The second part is finding out what drives employees and what they need in order to be successful. While there are people who are perfectly content to work 9 to 5 and just get the job done, every individual wants to learn and grow and be connected to purpose. For example, you can give a sales person a target that will earn them a big commission. But if you can combine that with an opportunity to make a contribution to a personal cause—think cancer research, children’s education, or even sports endeavours—now their connection to the job isn’t just about money, which they can make anywhere. The connection to the job is also the purpose of the brand or organization, and you can’t replicate purpose. As Harvard Business Review found, 9 out of 10 employees are willing to forgo a percentage of their lifetime earnings for greater meaning at work.

3. Make the most of the skills different generations bring. There’s a big push on skill-sharing and knowledge-sharing initiatives where people from different age groups can learn from each other. These programs are really useful, but don’t design them in a vacuum. Think about yourself. Are you sharing your skills with others? Are you open to learning from others so that you can grow your own career?

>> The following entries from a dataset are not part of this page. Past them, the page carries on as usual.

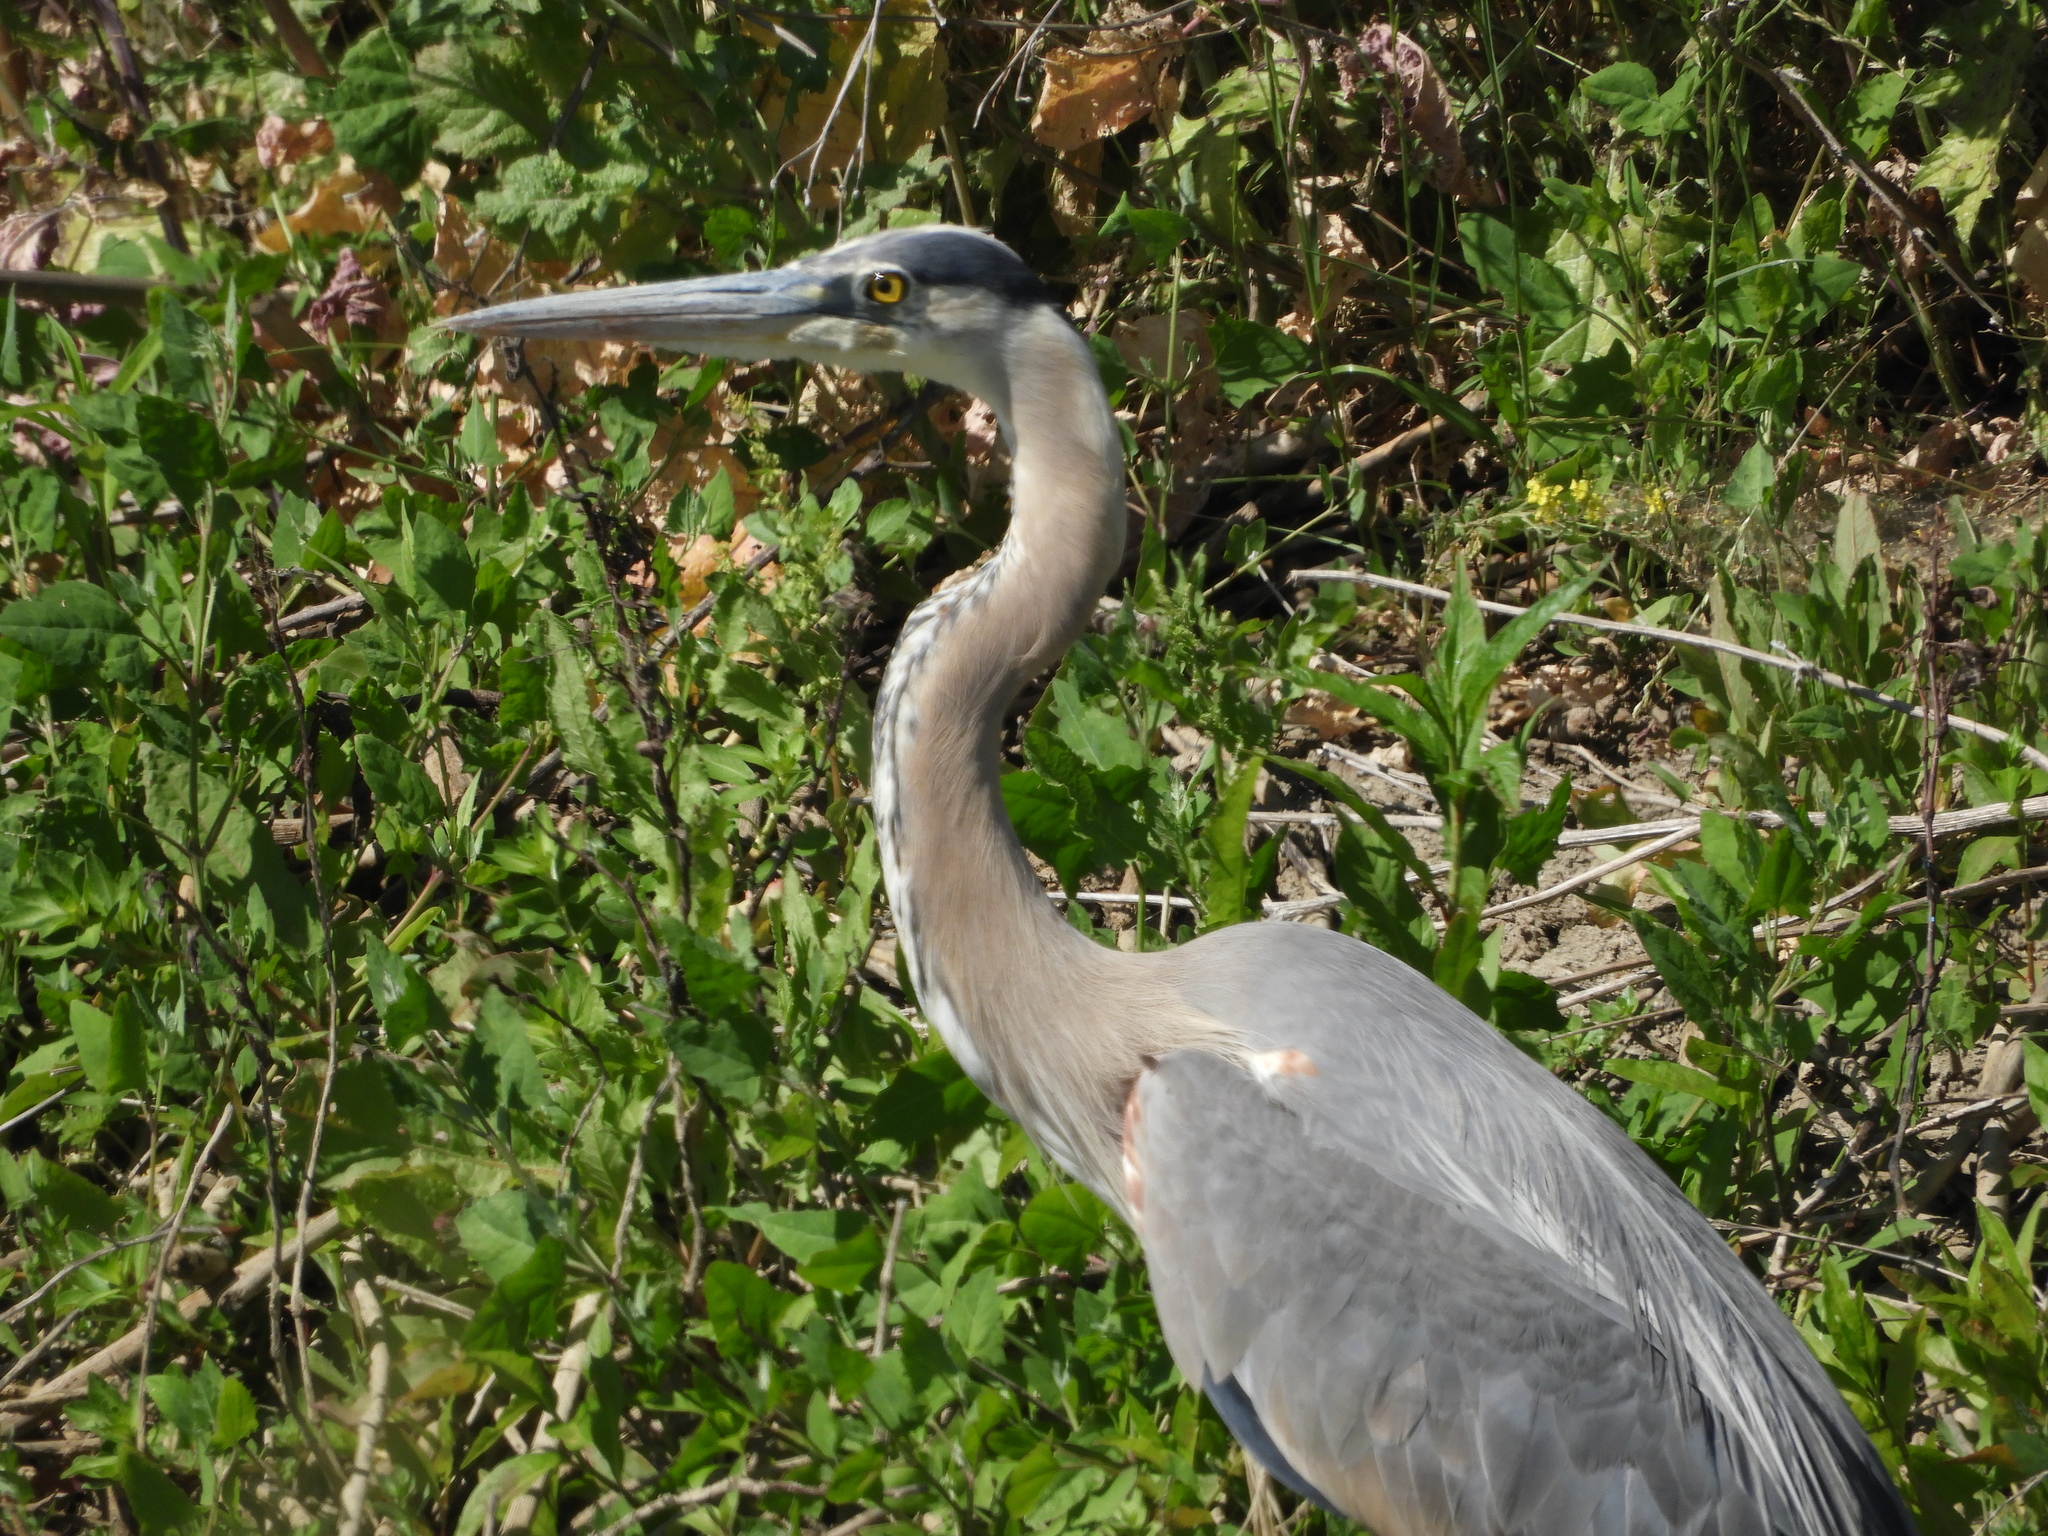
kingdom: Animalia
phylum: Chordata
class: Aves
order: Pelecaniformes
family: Ardeidae
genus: Ardea
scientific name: Ardea herodias
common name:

 Avoid the generational trap when you’re identifying the strengths each employee has and the insights can be cross-fed across the company. It’s easy to default to “younger employees have the digital/tech skills,” but remember: the older folks actually grew up with technology in the workplace. They were working when the Internet was born. And with tenure under their belts, they know what’s going to work and what’s not within the confines of the business operation.

The bottom line is to stop making business decisions as if they don’t impact you. Put yourself in the mix, as an employee and a human being. Employee experience isn’t about putting yourself in someone else’s shoes and walking a mile. It’s about realizing you are walking miles in your own shoes. What would make a difference for you?